In silico pace mapping identifies pacing sites more accurately than inverse body surface potential mapping.

BACKGROUND

Electrocardiographic imaging (ECGi) is a noninvasive technique for ventricular tachycardia ablation planning. However, it is limited to reconstructing epicardial surface activation. In silico pace mapping combines a personalized computational model with clinical electrocardiograms (ECGs) to generate a virtual 3-dimensional pace map.

OBJECTIVE

The purpose of this study was to compare the ability of ECGi and in silico pace mapping to determine the site of ventricular pacing.

METHODS

ECGi recordings were collected during left ventricular (endocardial: n=5; epicardial: n=1), septal (n=3), and right ventricular (RV) apical (n=15) pacing along with compute tomography.

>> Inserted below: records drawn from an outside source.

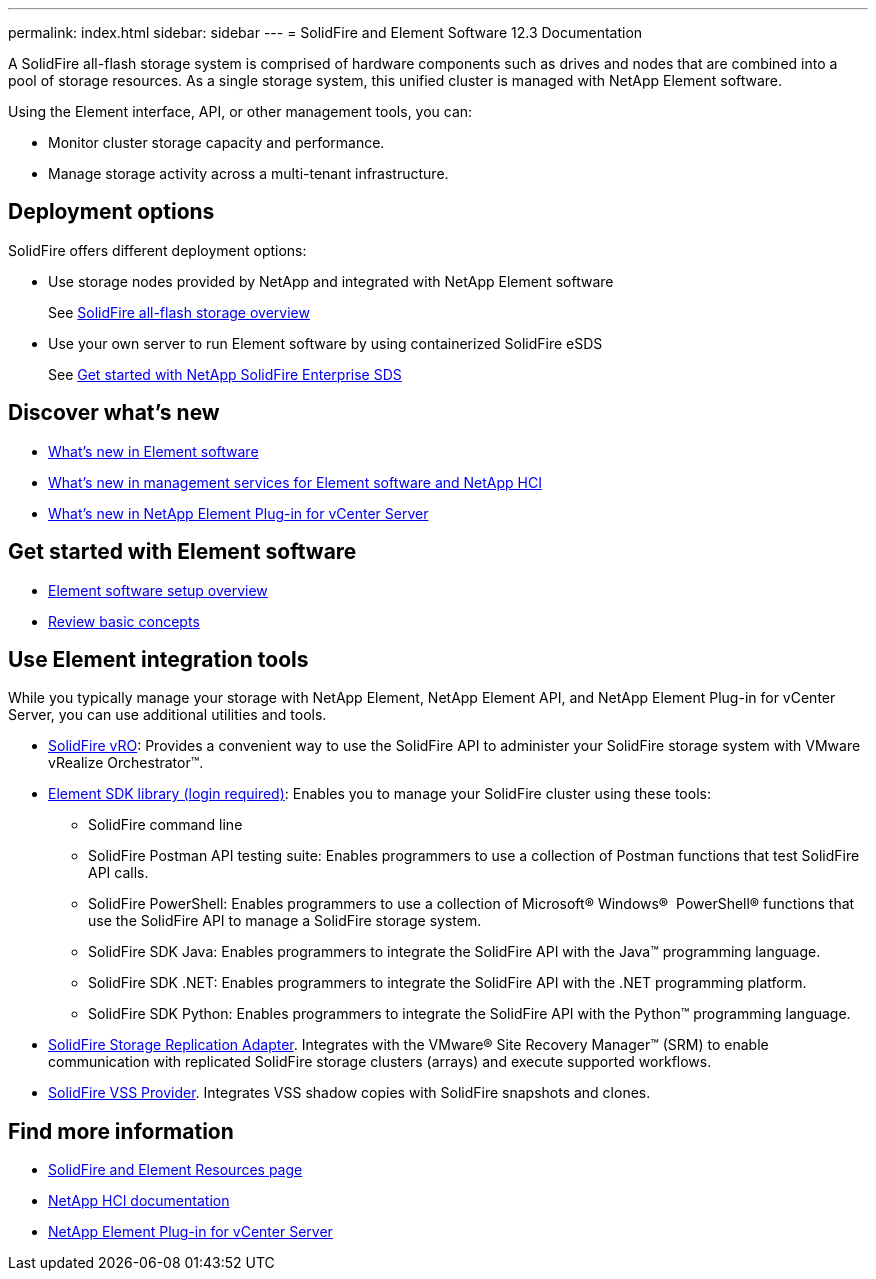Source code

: ---
permalink: index.html
sidebar: sidebar
---
= SolidFire and Element Software 12.3 Documentation

A SolidFire all-flash storage system is comprised of hardware components such as drives and nodes that are combined into a pool of storage resources. As a single storage system, this unified cluster is managed with NetApp Element software.

Using the Element interface, API, or other management tools, you can:

* Monitor cluster storage capacity and performance.
* Manage storage activity across a multi-tenant infrastructure.

== Deployment options
SolidFire offers different deployment options:

* Use storage nodes provided by NetApp and integrated with NetApp Element software
+
See link:setup/concept_intro_product_overview.html[SolidFire all-flash storage overview]

* Use your own server to run Element software by using containerized SolidFire eSDS
+
See link:esds/concept_get_started_esds.html[Get started with NetApp SolidFire Enterprise SDS]

== Discover what's new
* link:concepts/concept_rn_whats_new_element.html[What's new in Element software]
* https://kb.netapp.com/Advice_and_Troubleshooting/Data_Storage_Software/Management_services_for_Element_Software_and_NetApp_HCI/Management_Services_Release_Notes[What's new in management services for Element software and NetApp HCI^]
* https://library.netapp.com/ecm/ecm_download_file/ECMLP2866569[What's new in NetApp Element Plug-in for vCenter Server^]

== Get started with Element software

* link:setup/concept_setup_overview.html[Element software setup overview]
* link:concepts/index.html[Review basic concepts]

== Use Element integration tools
While you typically manage your storage with NetApp Element, NetApp Element API, and NetApp Element Plug-in for vCenter Server, you can use additional utilities and tools.

* https://mysupport.netapp.com/site/products/all/details/solidfire-vro/downloads-tab[SolidFire vRO^]: Provides a convenient way to use the SolidFire API to administer your SolidFire storage system with VMware vRealize Orchestrator™.

* https://mysupport.netapp.com/site/products/all/details/solidfire-vss-provider/tools-tab[Element SDK library (login required)^]: Enables you to manage your SolidFire cluster using these tools:
** SolidFire command line
** SolidFire Postman API testing suite: Enables programmers to use a collection of Postman functions that test SolidFire API calls.
** SolidFire PowerShell: Enables programmers to use a collection of Microsoft® Windows® ﻿ PowerShell® functions that use the SolidFire API to manage a SolidFire storage system.
** SolidFire SDK Java: Enables programmers to integrate the SolidFire API with the Java™ programming language.
** SolidFire SDK .NET: Enables programmers to integrate the SolidFire API with the .NET programming platform.
** SolidFire SDK Python: Enables programmers to integrate the SolidFire API with the Python™ programming language.
* https://mysupport.netapp.com/site/products/all/details/elementsra/downloads-tab[SolidFire Storage Replication Adapter^]. Integrates with the VMware® Site Recovery Manager™ (SRM) to enable communication with replicated SolidFire storage clusters (arrays) and execute supported workflows.
* https://mysupport.netapp.com/site/products/all/details/solidfire-vss-provider/downloads-tab[SolidFire VSS Provider^]. Integrates VSS shadow copies with SolidFire snapshots and clones.

[discrete]
== Find more information
* https://www.netapp.com/data-storage/solidfire/documentation[SolidFire and Element Resources page^]
* https://docs.netapp.com/us-en/hci/docs/index.html[NetApp HCI documentation^]
* https://docs.netapp.com/us-en/vcp/index.html[NetApp Element Plug-in for vCenter Server^]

Personalized computed tomography-based ventricular-torso computational models were created and aligned with the 252 ECGi vest electrodes. Ventricles were paced at 1000 random sites, and the corresponding body surface potentials (BSPs) and ECGs were derived. In silico pace maps were then reconstructed by correlating all simulated ECGs or BSPs with the corresponding paced clinical signals. The distance (d) between the pacing electrode (ground truth) and the location with the strongest correlation was determined; for ECGi, the site with the earliest activation time was used.

RESULTS

In silico pace mapping consistently outperformed ECGi in locating the pacing origin, with the best results when all BSPs were used. During left ventricular pacing, the spatial accuracy of in silico pacing mapping was 9.5 mm with BSPs and 12.2 mm when using ECGs as compared with 30.8 mm when using ECGi. During RV pacing, d = 26.1 mm using BSPs, d = 30.9 mm using ECGs, and d = 29.1 mm using ECGi.

CONCLUSION

In silico pace mapping is more accurate than ECGi in detecting paced activation. Performance was optimal when all BSPs were used and reduced during RV apical pacing.